Thursday, 27 September 2018

Welcome to the Jungle


At the start of this week, I hit Day 20. Twenty incredible days in this country – most of which have passed without a second thought. I’ve learned a lot of things about this city, its people and its climate, how to make fire and how to fish (wait…?) and have already began to alter my behavior for day-to-day survival.

Lessons Learned:

-         Never leave the house without an umbrella, regardless of the forecast
-         Wear layers… 80% of the time I’ll overdress because I can handle the colder weather here better than the locals (generally)
-         Take said layers off as needed to stay cool
-         CARS HAVE THE RIGHT OF WAY AT ALL TIMES. They will not slow down at intersections for you to cross.
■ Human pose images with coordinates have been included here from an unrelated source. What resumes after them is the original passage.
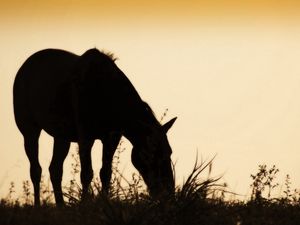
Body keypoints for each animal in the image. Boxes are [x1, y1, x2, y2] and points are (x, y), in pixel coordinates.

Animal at [14, 48, 177, 206]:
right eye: (152, 154)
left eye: (169, 152)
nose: (168, 192)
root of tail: (23, 68)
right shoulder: (86, 137)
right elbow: (86, 173)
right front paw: (84, 204)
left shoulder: (111, 138)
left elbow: (105, 172)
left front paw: (104, 202)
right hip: (29, 130)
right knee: (36, 169)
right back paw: (37, 206)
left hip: (61, 137)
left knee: (55, 169)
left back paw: (61, 206)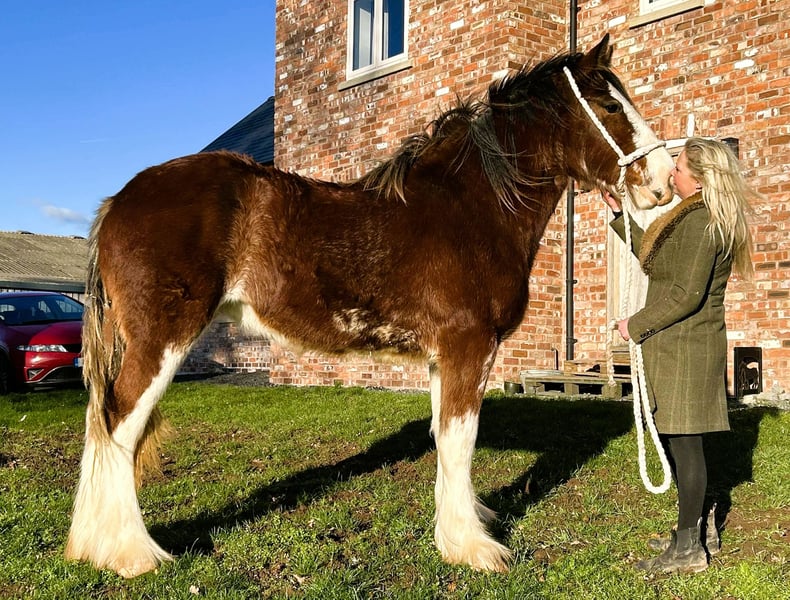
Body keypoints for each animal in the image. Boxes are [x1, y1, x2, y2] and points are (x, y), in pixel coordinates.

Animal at [66, 34, 674, 578]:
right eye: (610, 105)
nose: (666, 181)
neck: (470, 207)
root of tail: (118, 201)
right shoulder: (468, 346)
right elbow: (461, 440)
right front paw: (473, 548)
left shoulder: (444, 357)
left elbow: (445, 440)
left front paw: (461, 527)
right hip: (162, 338)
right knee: (118, 426)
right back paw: (132, 554)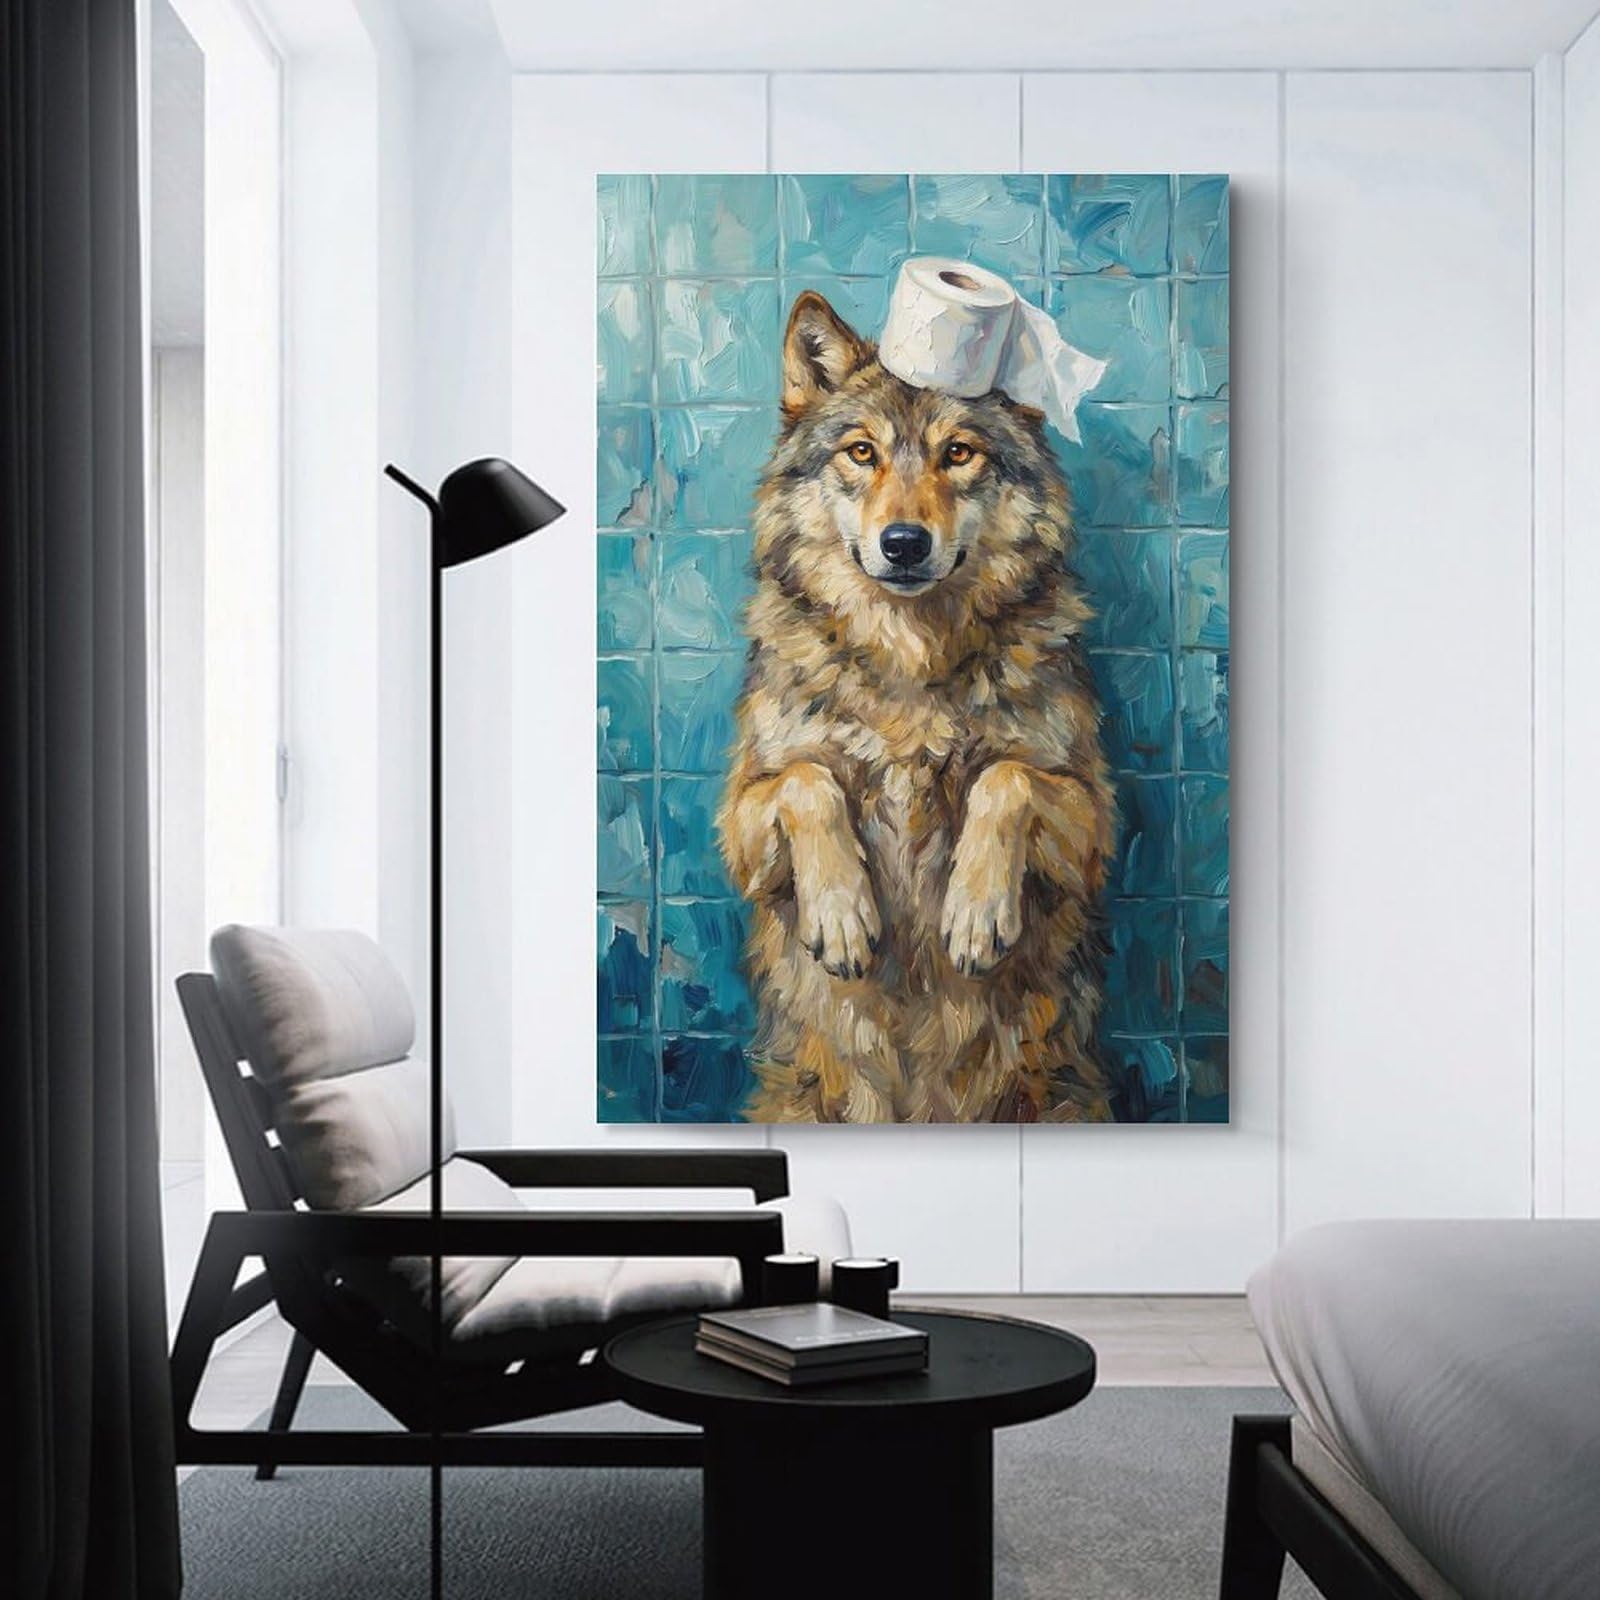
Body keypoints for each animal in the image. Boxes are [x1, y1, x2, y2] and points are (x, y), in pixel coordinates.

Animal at [717, 290, 1118, 1124]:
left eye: (958, 454)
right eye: (861, 453)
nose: (903, 543)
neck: (909, 661)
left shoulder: (1093, 823)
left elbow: (1005, 779)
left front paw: (973, 912)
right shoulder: (741, 825)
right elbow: (810, 780)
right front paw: (842, 917)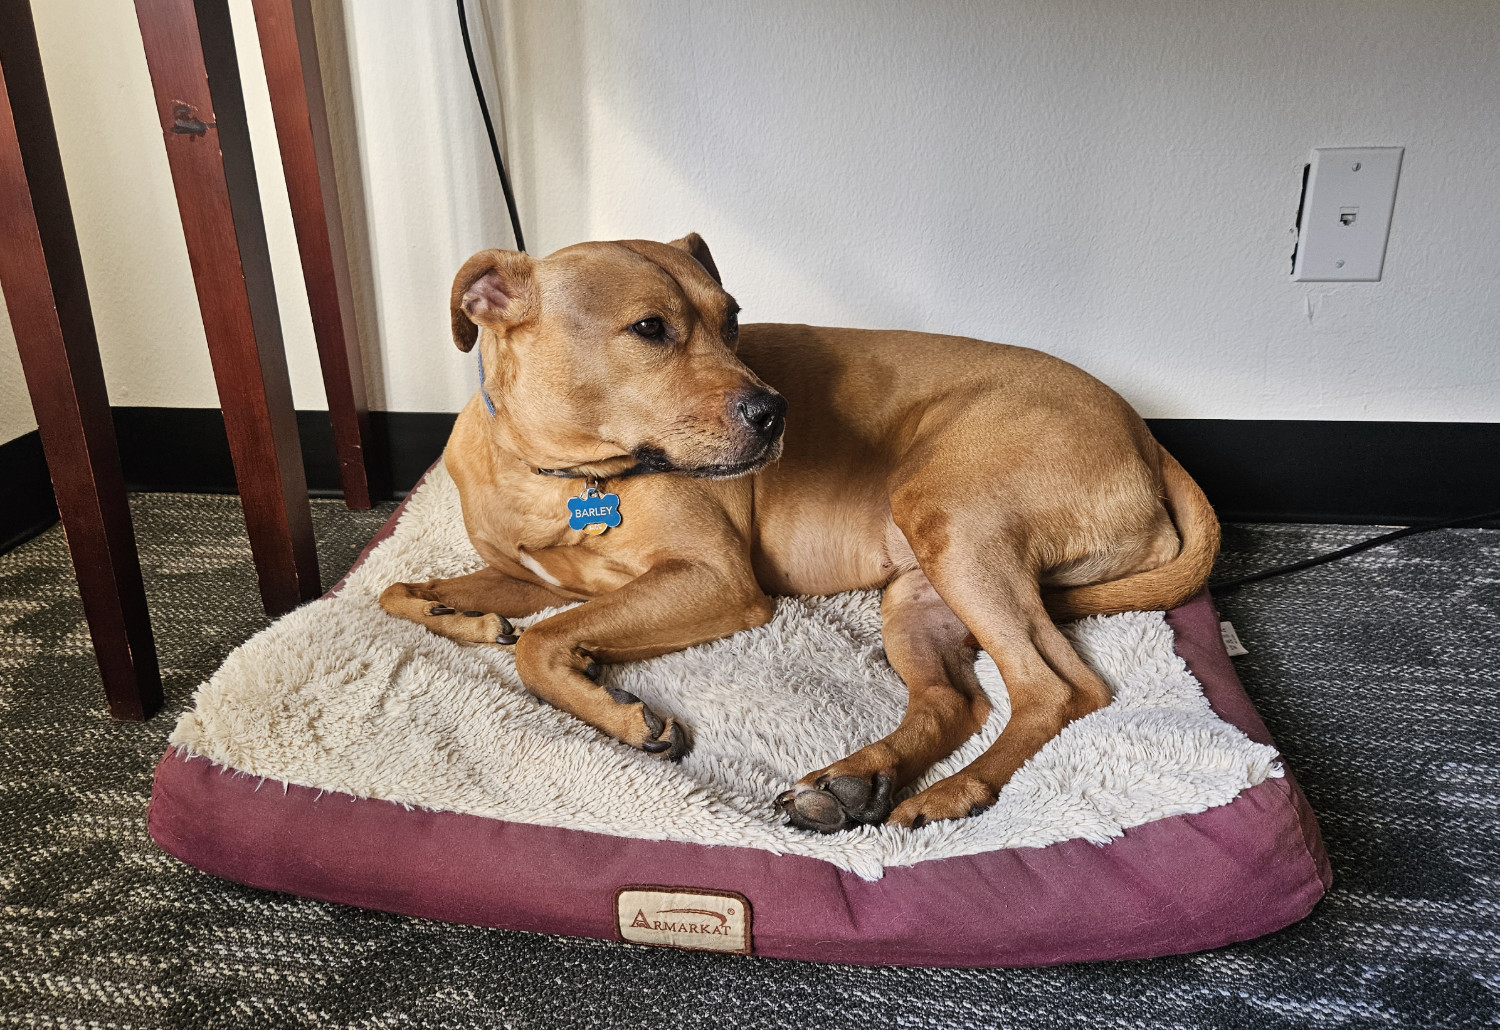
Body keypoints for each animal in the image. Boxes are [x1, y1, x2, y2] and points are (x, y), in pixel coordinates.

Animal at [378, 233, 1218, 827]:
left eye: (732, 320)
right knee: (957, 703)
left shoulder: (716, 581)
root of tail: (1146, 436)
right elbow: (397, 591)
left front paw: (619, 714)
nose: (776, 412)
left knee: (1058, 687)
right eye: (650, 328)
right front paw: (460, 614)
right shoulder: (524, 573)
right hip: (919, 594)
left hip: (952, 522)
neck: (560, 474)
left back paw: (954, 792)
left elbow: (546, 642)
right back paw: (857, 781)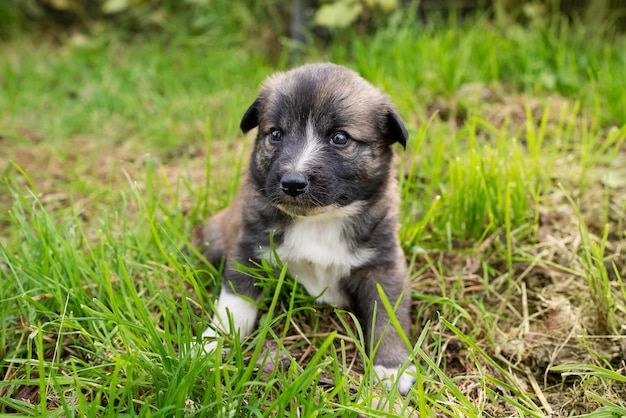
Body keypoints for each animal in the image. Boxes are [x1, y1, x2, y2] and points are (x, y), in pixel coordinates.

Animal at [199, 63, 414, 394]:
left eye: (339, 138)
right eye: (276, 134)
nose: (292, 182)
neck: (319, 220)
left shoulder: (383, 265)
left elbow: (389, 315)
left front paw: (392, 367)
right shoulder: (250, 249)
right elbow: (233, 304)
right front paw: (211, 344)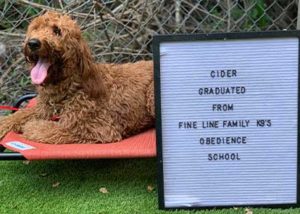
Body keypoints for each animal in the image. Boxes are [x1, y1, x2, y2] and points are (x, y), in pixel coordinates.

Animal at [0, 10, 155, 144]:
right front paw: (4, 124)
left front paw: (31, 127)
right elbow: (20, 114)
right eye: (35, 28)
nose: (33, 43)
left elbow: (42, 128)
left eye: (57, 31)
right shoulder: (43, 110)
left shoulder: (98, 128)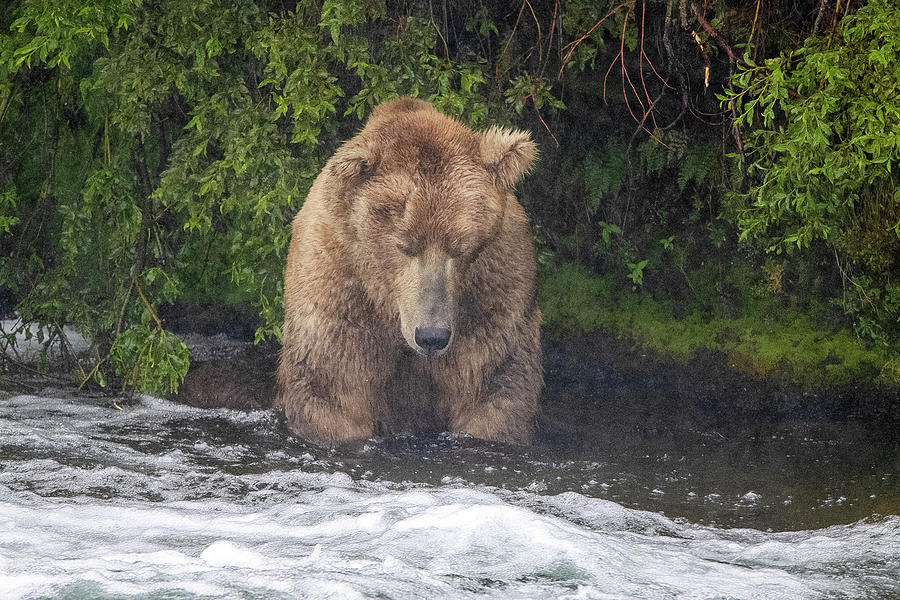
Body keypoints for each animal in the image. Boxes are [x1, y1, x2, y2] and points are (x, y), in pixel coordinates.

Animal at [274, 97, 540, 446]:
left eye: (461, 247)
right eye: (405, 245)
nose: (431, 336)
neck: (389, 306)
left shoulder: (494, 296)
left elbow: (493, 385)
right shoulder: (339, 292)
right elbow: (333, 389)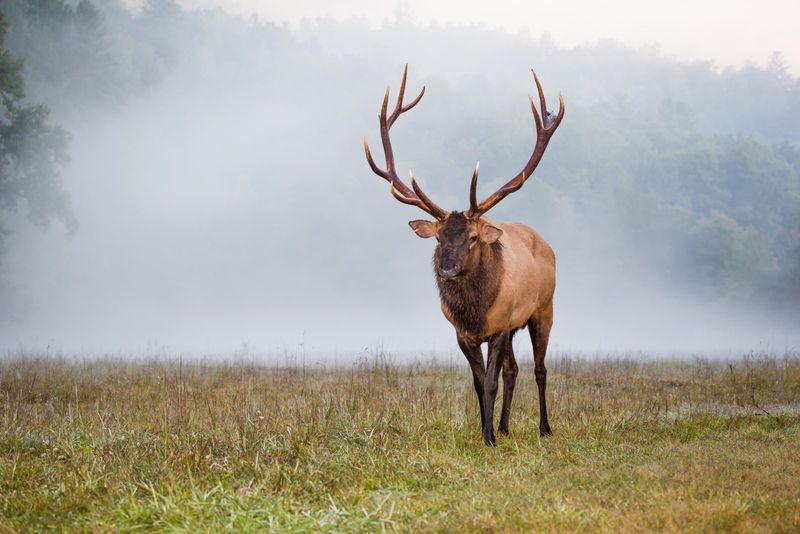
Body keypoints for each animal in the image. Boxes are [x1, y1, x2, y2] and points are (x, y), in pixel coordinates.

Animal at [364, 65, 565, 445]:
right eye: (439, 237)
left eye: (472, 237)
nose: (447, 268)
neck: (475, 312)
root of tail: (545, 242)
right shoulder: (463, 333)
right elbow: (478, 383)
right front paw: (487, 430)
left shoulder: (499, 327)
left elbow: (490, 382)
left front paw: (488, 437)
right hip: (516, 324)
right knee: (514, 370)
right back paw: (505, 426)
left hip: (543, 308)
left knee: (540, 368)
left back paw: (545, 428)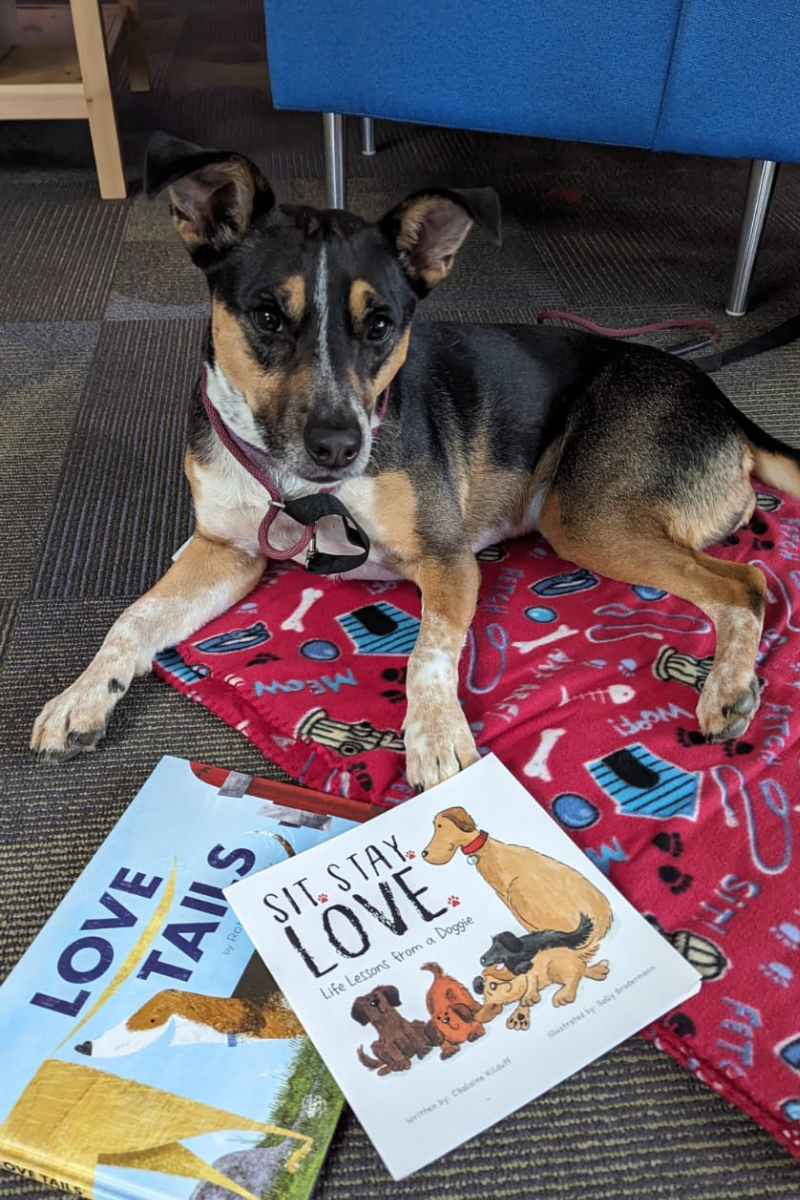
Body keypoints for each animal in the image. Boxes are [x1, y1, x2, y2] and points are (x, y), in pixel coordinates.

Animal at [34, 131, 800, 792]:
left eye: (381, 326)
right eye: (266, 317)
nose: (339, 445)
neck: (300, 486)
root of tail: (720, 397)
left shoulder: (446, 557)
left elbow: (425, 652)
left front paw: (435, 737)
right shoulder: (226, 550)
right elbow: (132, 618)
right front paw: (80, 697)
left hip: (584, 514)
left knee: (748, 584)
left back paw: (726, 686)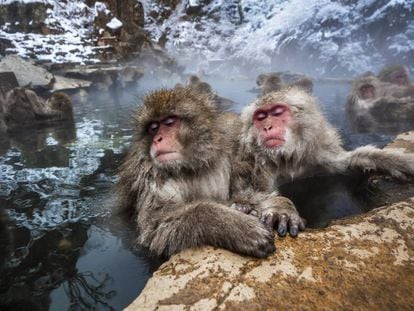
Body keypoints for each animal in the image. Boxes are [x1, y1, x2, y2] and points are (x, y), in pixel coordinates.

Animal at [116, 87, 304, 258]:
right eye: (153, 127)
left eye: (169, 122)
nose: (157, 139)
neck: (193, 164)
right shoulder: (148, 171)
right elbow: (158, 225)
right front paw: (236, 226)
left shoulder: (233, 138)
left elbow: (252, 188)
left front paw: (277, 207)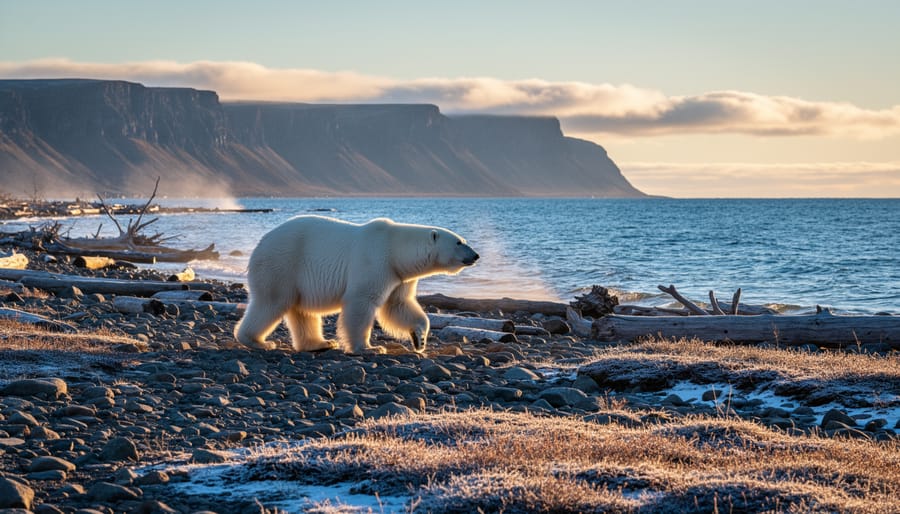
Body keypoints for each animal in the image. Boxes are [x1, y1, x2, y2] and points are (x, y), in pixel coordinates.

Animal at [234, 215, 479, 354]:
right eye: (459, 242)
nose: (475, 255)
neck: (395, 248)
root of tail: (260, 244)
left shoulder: (398, 275)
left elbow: (399, 305)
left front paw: (420, 338)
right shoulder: (374, 260)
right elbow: (362, 302)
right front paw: (370, 348)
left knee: (302, 311)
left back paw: (320, 343)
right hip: (282, 263)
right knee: (271, 302)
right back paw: (257, 341)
BE PATIENT
-          When patience isn’t the personality trait of the day… look both ways, TWICE, and run across the street.

Other than the initial adjustment, it was safe to say that I didn’t suffer too much of a culture shock having just moved country. Glaswegians are very similar to Canadians, they apologize when you’re the one actually at fault, they’re kind, and on more than one occasion someone has gone out of their way to ask me if I’m lost.

The shock I wasn’t prepared for was just how different university is the second time, and not the academic side. This shock is associated with what takes the form of an undergraduate first year (“freshers”) hoard…. A hoard that, on average, is ten years younger than you… and there are SO. MANY. OF. THEM. Unfortunately, I had been confident on my endeavor to take in the campus club fair and wasn’t dismayed by the thought of said hoard… until it was too late. As if being a mature student wasn’t punishment enough*, by the time I had freed myself from the masses I had aged at least 5 years. I was overheating in my too many layers (refer to lessons learned above), I was overwhelmed, and I couldn’t stop thinking about why anyone in their right mind would let hundreds of 17 year olds crowd into an atrium at the same time. I broke free and sought the nearest (off-campus) coffee shop for a caffeine hit – anything to calm my geriatric nerves.  Having had enough excitement for one day, I made my way home, but not without my student discount coupons, my newly acquired plastic shot glass, or my walker... my free bag of marshmallows (random right?)

The fun wasn’t over yet though. In my mad rush to escape with my sanity intact, I overlooked the sports fayre that was taking place in the university sports center. Originally, this was high on my to-do list because I had recently strategized the best way to make new friends (the difficulty of making friends is positively correlated with your age as it turns out), and sports are key! 


My earlier experience had left me perturbed, but luckily, my flatmate was showcasing the diving club, and I told her that I would stop by to say hi when I attended. Early the next day, after a heavy dose of caffeine, I set out for the sports fayre and was pleasantly surprised. As it turns out, sporting activities aren’t nearly as popular or intriguing as coupons for free food and alcohol, contests, and various other giveaways, among the freshers. I navigated the gymnasiums flawlessly, with no risk of rising blood pressure or heart palpitations. I signed up for a number of different sports emailing lists, but my heart was set on getting back into field hockey. With no ice sheets or pucks in sight, it only seemed natural to pick up the sport I left behind when I made my move to Saskatoon in 2008.

My journey of… enlightenment, was well worth the inner turmoil –– I became a member of the MSA and have already met some fantastic postgraduates in their late twenties, and I have found my groove on the hockey pitch once again. And although I’m reminded of the fact that I’m getting older on an almost continuous basis around these hockey girls, they are an amazing group of women, and I can’t imagine playing this sport, or clubbing for the first time in YEARS (more to follow on this adventure), with anyone else.


*According to the Mature Students Association on campus, the minimum age of a mature student is 21. Who knew?! And also… how?!